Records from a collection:
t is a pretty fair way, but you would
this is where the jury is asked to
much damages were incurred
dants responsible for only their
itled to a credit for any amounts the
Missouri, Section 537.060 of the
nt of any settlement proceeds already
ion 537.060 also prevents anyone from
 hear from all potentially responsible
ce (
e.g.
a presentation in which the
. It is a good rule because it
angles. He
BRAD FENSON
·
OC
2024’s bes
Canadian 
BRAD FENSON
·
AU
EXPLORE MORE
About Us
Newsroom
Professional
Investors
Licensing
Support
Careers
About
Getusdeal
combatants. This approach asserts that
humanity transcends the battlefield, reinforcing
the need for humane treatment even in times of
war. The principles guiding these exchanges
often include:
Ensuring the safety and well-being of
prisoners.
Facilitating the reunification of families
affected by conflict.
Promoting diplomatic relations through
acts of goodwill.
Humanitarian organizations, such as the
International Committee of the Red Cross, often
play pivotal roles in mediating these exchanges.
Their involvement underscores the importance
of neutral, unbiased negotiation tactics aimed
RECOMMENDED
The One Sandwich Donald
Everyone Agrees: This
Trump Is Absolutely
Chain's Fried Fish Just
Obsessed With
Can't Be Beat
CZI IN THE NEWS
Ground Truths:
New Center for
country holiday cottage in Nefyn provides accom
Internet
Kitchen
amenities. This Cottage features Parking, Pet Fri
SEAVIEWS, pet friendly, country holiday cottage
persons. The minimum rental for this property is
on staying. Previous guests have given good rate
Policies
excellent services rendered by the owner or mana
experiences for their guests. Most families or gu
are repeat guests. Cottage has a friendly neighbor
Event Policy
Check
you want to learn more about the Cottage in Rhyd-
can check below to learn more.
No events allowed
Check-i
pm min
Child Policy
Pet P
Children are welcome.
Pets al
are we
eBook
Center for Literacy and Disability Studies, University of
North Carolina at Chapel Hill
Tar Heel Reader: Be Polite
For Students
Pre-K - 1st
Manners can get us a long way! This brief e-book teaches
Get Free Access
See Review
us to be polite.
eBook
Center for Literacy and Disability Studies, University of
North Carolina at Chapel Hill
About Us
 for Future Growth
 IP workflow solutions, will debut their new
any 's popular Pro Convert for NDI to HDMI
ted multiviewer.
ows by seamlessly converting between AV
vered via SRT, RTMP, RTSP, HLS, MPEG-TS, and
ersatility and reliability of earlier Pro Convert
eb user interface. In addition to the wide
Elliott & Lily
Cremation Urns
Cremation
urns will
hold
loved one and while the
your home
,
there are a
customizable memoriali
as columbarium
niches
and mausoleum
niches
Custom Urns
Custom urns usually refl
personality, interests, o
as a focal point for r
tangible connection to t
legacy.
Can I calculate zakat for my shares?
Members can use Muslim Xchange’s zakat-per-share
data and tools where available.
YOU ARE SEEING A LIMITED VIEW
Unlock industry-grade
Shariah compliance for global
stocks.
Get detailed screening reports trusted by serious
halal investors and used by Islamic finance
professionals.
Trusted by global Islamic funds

Task to carry out: "exchanges" is the word to look for; copy every line of the data that has it.

Task response:
war. The principles guiding these exchanges
play pivotal roles in mediating these exchanges.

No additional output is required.